*** Data for the task ***

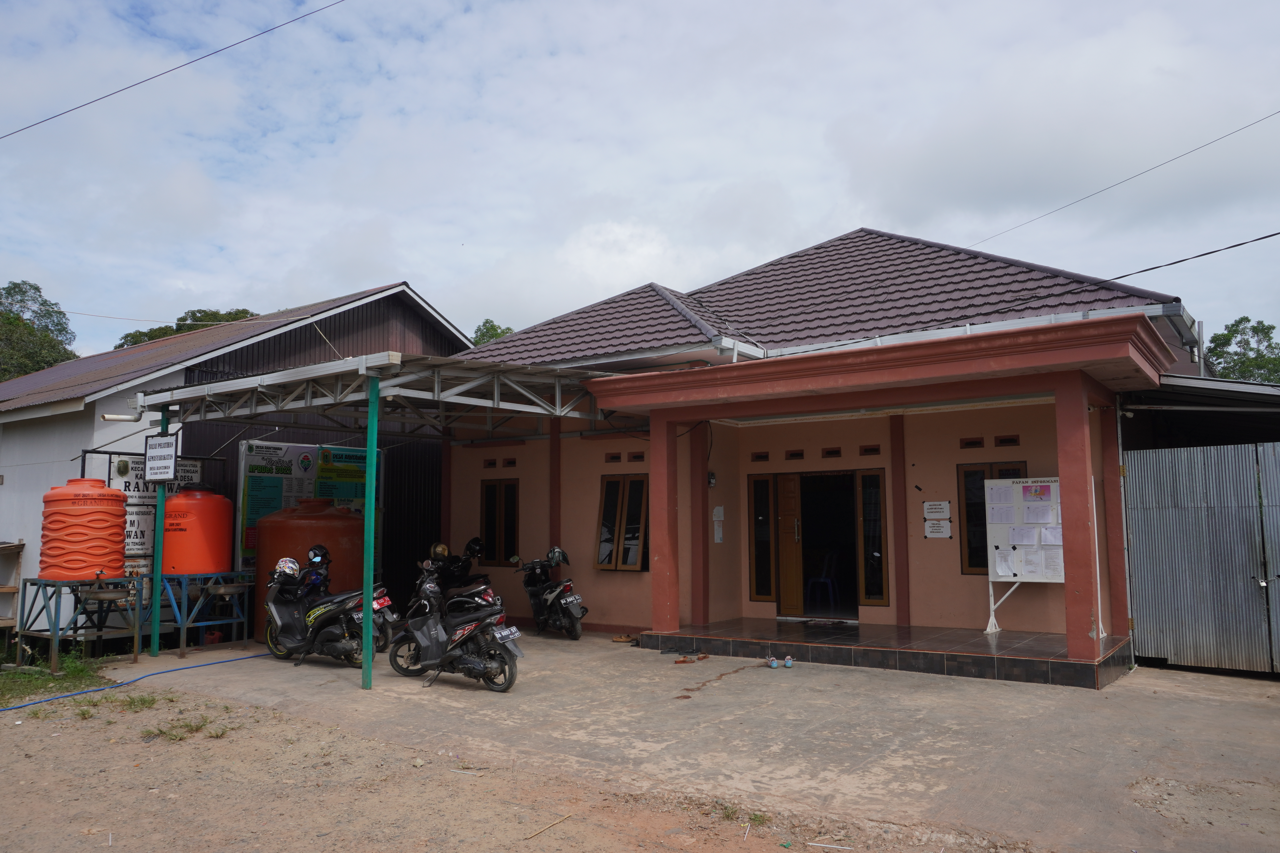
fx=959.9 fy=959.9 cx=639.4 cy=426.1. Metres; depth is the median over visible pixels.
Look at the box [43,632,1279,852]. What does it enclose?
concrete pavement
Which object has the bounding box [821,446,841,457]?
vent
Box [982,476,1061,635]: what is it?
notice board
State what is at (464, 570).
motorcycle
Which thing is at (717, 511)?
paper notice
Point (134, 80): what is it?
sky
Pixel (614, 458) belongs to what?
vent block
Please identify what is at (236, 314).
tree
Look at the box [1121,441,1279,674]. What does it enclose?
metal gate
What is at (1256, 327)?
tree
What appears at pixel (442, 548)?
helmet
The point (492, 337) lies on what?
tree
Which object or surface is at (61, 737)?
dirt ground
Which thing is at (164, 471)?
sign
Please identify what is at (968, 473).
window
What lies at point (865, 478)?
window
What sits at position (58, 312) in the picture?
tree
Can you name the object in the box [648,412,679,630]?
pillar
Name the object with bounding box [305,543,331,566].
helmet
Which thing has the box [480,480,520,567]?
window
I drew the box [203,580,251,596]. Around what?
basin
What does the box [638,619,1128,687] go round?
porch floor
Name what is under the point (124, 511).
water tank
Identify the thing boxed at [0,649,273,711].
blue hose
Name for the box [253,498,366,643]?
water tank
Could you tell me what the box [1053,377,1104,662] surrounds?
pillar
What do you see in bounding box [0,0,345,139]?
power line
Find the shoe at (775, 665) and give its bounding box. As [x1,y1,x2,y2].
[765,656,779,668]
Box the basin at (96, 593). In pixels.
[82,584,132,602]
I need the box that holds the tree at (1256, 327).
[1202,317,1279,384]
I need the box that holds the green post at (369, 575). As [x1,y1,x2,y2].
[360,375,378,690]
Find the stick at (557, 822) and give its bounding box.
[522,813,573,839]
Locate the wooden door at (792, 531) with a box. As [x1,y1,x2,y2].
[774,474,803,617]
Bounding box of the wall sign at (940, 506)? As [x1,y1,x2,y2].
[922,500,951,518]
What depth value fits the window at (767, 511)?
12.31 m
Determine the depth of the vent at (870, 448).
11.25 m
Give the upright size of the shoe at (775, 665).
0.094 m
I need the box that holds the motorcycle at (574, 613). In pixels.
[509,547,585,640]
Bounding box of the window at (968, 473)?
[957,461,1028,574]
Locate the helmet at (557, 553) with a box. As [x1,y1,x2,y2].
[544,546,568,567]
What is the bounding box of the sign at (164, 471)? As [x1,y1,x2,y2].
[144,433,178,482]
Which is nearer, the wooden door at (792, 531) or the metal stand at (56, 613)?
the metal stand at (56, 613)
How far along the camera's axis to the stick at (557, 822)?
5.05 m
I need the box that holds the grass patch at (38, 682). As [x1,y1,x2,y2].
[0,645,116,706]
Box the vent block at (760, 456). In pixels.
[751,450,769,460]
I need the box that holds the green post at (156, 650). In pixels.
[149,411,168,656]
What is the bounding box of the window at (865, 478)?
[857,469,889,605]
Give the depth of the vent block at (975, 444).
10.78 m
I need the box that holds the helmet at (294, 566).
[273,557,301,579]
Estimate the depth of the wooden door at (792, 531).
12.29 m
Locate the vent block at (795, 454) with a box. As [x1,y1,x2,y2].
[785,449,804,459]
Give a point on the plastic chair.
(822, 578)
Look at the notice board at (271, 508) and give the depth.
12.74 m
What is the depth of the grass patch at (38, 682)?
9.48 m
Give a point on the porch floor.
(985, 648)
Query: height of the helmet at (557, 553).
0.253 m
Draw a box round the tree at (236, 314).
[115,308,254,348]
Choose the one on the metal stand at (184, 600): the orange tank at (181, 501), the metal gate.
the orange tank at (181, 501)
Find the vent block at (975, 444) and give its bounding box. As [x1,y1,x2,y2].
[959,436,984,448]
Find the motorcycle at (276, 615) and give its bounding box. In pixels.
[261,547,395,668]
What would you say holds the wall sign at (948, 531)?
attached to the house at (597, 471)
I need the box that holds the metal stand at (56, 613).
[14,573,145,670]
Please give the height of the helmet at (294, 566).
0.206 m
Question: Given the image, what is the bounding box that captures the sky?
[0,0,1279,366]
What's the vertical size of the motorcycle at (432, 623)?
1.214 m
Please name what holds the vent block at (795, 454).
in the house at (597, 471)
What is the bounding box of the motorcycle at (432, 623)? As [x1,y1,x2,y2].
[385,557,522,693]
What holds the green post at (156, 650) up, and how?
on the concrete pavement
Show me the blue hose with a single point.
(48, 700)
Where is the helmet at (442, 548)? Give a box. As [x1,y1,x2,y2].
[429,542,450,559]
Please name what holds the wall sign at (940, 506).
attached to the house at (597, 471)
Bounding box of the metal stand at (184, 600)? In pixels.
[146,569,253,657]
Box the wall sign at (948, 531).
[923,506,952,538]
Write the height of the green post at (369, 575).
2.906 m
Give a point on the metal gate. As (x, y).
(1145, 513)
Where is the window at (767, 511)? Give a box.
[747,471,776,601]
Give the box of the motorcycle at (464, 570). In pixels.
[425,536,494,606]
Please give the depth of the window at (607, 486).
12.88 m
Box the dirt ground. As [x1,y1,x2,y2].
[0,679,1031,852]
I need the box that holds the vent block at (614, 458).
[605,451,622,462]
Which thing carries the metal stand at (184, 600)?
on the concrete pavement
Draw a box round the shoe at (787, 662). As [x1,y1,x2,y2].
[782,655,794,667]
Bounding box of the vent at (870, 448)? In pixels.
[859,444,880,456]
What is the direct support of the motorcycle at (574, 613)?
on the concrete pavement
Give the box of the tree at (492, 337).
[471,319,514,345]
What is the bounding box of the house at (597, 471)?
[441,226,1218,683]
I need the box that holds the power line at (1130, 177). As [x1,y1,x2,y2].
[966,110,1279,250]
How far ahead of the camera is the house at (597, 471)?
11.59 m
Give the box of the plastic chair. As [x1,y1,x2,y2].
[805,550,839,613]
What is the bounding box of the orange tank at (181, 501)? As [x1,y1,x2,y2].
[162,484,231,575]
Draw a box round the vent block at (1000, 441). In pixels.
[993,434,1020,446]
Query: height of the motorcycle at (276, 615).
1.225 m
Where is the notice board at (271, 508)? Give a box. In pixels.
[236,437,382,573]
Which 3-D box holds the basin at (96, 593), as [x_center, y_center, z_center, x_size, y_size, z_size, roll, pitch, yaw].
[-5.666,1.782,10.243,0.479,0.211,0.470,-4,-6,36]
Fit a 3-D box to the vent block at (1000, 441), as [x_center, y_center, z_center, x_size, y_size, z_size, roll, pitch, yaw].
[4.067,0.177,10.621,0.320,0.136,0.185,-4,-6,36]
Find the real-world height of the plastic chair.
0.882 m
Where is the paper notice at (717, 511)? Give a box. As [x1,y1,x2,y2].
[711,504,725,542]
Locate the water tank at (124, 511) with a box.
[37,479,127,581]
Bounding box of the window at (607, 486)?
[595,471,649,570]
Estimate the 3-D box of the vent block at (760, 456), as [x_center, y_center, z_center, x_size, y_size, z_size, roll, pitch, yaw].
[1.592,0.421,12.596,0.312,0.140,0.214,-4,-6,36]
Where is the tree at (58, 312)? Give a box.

*** End of Data for the task ***

Except for the pictures, please retype the listing above exactly.

fx=959.9 fy=959.9 cx=639.4 cy=426.1. Metres; depth is the median over visible pixels.
Look at the box [43,632,1279,852]. What does it enclose?
concrete pavement
Which object has the bounding box [821,446,841,457]?
vent
Box [982,476,1061,635]: what is it?
notice board
State what is at (464, 570).
motorcycle
Which thing is at (717, 511)?
paper notice
Point (134, 80): what is it?
sky
Pixel (614, 458) belongs to what?
vent block
Please identify what is at (236, 314).
tree
Look at the box [1121,441,1279,674]. What does it enclose?
metal gate
What is at (1256, 327)?
tree
What appears at pixel (442, 548)?
helmet
The point (492, 337) lies on what?
tree
Which object or surface is at (61, 737)?
dirt ground
Which thing is at (164, 471)?
sign
Please identify what is at (968, 473).
window
What lies at point (865, 478)?
window
What sits at position (58, 312) in the picture?
tree
Can you name the object in the box [648,412,679,630]?
pillar
Name the object with bounding box [305,543,331,566].
helmet
Which thing has the box [480,480,520,567]?
window
I drew the box [203,580,251,596]. Around what?
basin
What does the box [638,619,1128,687] go round?
porch floor
Name what is under the point (124, 511).
water tank
Identify the thing boxed at [0,649,273,711].
blue hose
Name for the box [253,498,366,643]?
water tank
Could you tell me what the box [1053,377,1104,662] surrounds?
pillar
What do you see in bounding box [0,0,345,139]?
power line
Find the shoe at (775, 665) and give its bounding box. As [x1,y1,x2,y2].
[765,656,779,668]
Box the basin at (96, 593). In pixels.
[82,584,132,602]
I need the box that holds the tree at (1256, 327).
[1202,317,1279,384]
I need the box that holds the green post at (369, 575). As [x1,y1,x2,y2].
[360,375,378,690]
Find the stick at (557, 822) and give its bounding box.
[522,813,573,839]
Locate the wooden door at (792, 531) with a box. As [x1,y1,x2,y2].
[774,474,803,617]
Bounding box of the wall sign at (940, 506)? As [x1,y1,x2,y2].
[922,500,951,518]
What depth value fits the window at (767, 511)?
12.31 m
Determine the depth of the vent at (870, 448).
11.25 m
Give the upright size of the shoe at (775, 665).
0.094 m
I need the box that holds the motorcycle at (574, 613). In pixels.
[509,547,585,640]
Bounding box of the window at (968, 473)?
[957,461,1028,574]
Locate the helmet at (557, 553) with a box. As [x1,y1,x2,y2].
[544,546,568,567]
What is the bounding box of the sign at (164, 471)? As [x1,y1,x2,y2].
[144,433,178,482]
Which is nearer, the wooden door at (792, 531) or the metal stand at (56, 613)?
the metal stand at (56, 613)
How far along the camera's axis to the stick at (557, 822)?
5.05 m
I need the box that holds the grass patch at (38, 682). As [x1,y1,x2,y2].
[0,645,116,706]
Box the vent block at (760, 456). In pixels.
[751,450,769,460]
I need the box that holds the green post at (156, 650). In pixels.
[149,411,168,656]
What is the bounding box of the window at (865, 478)?
[857,469,889,605]
Give the depth of the vent block at (975, 444).
10.78 m
I need the box that holds the helmet at (294, 566).
[273,557,301,579]
Estimate the depth of the wooden door at (792, 531).
12.29 m
Locate the vent block at (795, 454) with a box. As [x1,y1,x2,y2].
[785,449,804,459]
Give a point on the plastic chair.
(822, 578)
Look at the notice board at (271, 508) and give the depth.
12.74 m
What is the depth of the grass patch at (38, 682)?
9.48 m
Give a point on the porch floor.
(985, 648)
Query: height of the helmet at (557, 553).
0.253 m
Draw a box round the tree at (236, 314).
[115,308,254,348]
Choose the one on the metal stand at (184, 600): the orange tank at (181, 501), the metal gate.
the orange tank at (181, 501)
Find the vent block at (975, 444) and give its bounding box. As [x1,y1,x2,y2].
[959,436,984,448]
Find the motorcycle at (276, 615) and give its bounding box. In pixels.
[261,547,395,668]
What would you say holds the wall sign at (948, 531)?
attached to the house at (597, 471)
I need the box that holds the metal stand at (56, 613).
[14,573,145,670]
Please give the height of the helmet at (294, 566).
0.206 m
Question: Given the image, what is the bounding box that captures the sky?
[0,0,1279,366]
What's the vertical size of the motorcycle at (432, 623)?
1.214 m
Please name what holds the vent block at (795, 454).
in the house at (597, 471)
What is the bounding box of the motorcycle at (432, 623)? As [x1,y1,x2,y2].
[385,557,522,693]
What holds the green post at (156, 650) up, and how?
on the concrete pavement
Show me the blue hose with a single point.
(48, 700)
Where is the helmet at (442, 548)? Give a box. As [x1,y1,x2,y2].
[429,542,450,559]
Please name what holds the wall sign at (940, 506).
attached to the house at (597, 471)
Bounding box of the metal stand at (184, 600)? In pixels.
[146,569,253,657]
Box the wall sign at (948, 531).
[923,506,952,538]
Write the height of the green post at (369, 575).
2.906 m
Give a point on the metal gate. As (x, y).
(1145, 513)
Where is the window at (767, 511)? Give a box.
[747,471,776,601]
Give the box of the motorcycle at (464, 570). In pixels.
[425,536,494,606]
Please give the depth of the window at (607, 486).
12.88 m
Box the dirt ground. As [x1,y1,x2,y2].
[0,679,1031,852]
I need the box that holds the vent block at (614, 458).
[605,451,622,462]
Which thing carries the metal stand at (184, 600)?
on the concrete pavement
Draw a box round the shoe at (787, 662). As [x1,y1,x2,y2].
[782,655,794,667]
Bounding box of the vent at (870, 448)? In pixels.
[859,444,880,456]
What is the direct support of the motorcycle at (574, 613)?
on the concrete pavement
Give the box of the tree at (492, 337).
[471,319,514,345]
What is the bounding box of the house at (597, 471)?
[441,226,1218,683]
I need the box that holds the power line at (1130, 177). As [x1,y1,x2,y2].
[966,110,1279,250]
How far ahead of the camera is the house at (597, 471)?
11.59 m
Give the box of the plastic chair. As [x1,y1,x2,y2].
[805,550,839,613]
What is the bounding box of the orange tank at (181, 501)? As [x1,y1,x2,y2].
[162,484,231,575]
Draw a box round the vent block at (1000, 441). In pixels.
[993,434,1020,446]
Query: height of the motorcycle at (276, 615).
1.225 m
Where is the notice board at (271, 508)? Give a box. In pixels.
[236,437,382,573]
Which 3-D box holds the basin at (96, 593), as [x_center, y_center, z_center, x_size, y_size, z_size, roll, pitch, yaw].
[-5.666,1.782,10.243,0.479,0.211,0.470,-4,-6,36]
Fit a 3-D box to the vent block at (1000, 441), as [x_center, y_center, z_center, x_size, y_size, z_size, roll, pitch, yaw].
[4.067,0.177,10.621,0.320,0.136,0.185,-4,-6,36]
Find the real-world height of the plastic chair.
0.882 m
Where is the paper notice at (717, 511)? Give a box. As [x1,y1,x2,y2].
[711,504,725,542]
Locate the water tank at (124, 511) with a box.
[37,479,127,581]
Bounding box of the window at (607, 486)?
[595,471,649,570]
Estimate the 3-D box of the vent block at (760, 456), as [x_center, y_center, z_center, x_size, y_size, z_size, roll, pitch, yaw].
[1.592,0.421,12.596,0.312,0.140,0.214,-4,-6,36]
Where is the tree at (58, 312)? Give a box.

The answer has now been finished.